• A young, free-floating world sits alone in space in this illustration. The object, called WISEA J114724.10?204021.3, is thought to be an exceptionally low-mass "brown dwarf," which is a star that lacked enough mass to burn nuclear fuel and glow like a star.
    Credit: NASA/JPL-Caltech

JPL News: Lone Planetary-Mass Object Found in Family of Stars

In 2011, astronomers announced that our galaxy is likely teeming with free-floating planets. In fact, these lonely worlds, which sit quietly in the darkness of space without any companion planets or even a host sun, might outnumber stars in our Milky Way galaxy. The surprising discovery begged the question: Where did these objects come from? Are they planets that were ejected from solar systems, or are they actually light-weight stars called brown dwarfs that formed alone in space like stars?
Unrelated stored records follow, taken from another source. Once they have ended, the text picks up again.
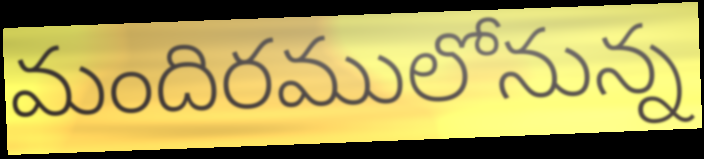
మందిరములోనున్న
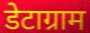
डेटाग्राम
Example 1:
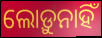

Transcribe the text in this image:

ଲୋଡ଼ୁନାହିଁ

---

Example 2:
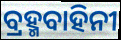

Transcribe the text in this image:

ବ୍ରହ୍ମବାହିନୀ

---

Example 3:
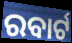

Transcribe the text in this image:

ରବାର୍ଟ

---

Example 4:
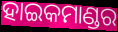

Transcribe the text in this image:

ହାଇକମାଣ୍ଡର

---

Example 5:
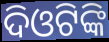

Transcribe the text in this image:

ଦିଓଟିଙ୍କି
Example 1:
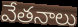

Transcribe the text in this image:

వేతనాలు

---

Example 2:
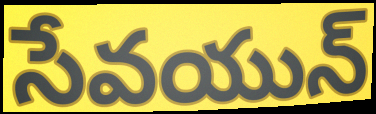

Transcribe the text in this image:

సేవయున్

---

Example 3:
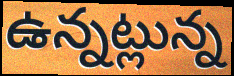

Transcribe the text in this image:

ఉన్నట్లున్న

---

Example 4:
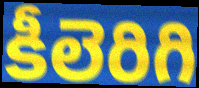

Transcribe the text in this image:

కీలెరిగి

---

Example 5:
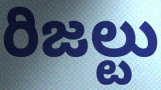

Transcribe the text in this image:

రిజల్టు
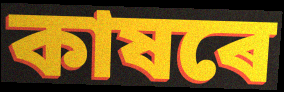
কাষৰে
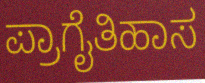
ಪ್ರಾಗೈತಿಹಾಸ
A new study using data from NASA's Wide-field Infrared Survey Explorer (WISE) and the Two Micron All Sky Survey (2MASS) provides new clues in this mystery of galactic proportions. Scientists have identified a free-floating, planetary-mass object within a young star family. It is estimated to be between roughly five to 10 times the mass of Jupiter.

"We are at the beginning of what will become a hot field - trying to determine the nature of the free-floating population and how many are planets versus brown dwarfs," said co-author Davy Kirkpatrick of NASA's Infrared Processing and Analysis Center, or IPAC, at the California Institute of Technology in Pasadena.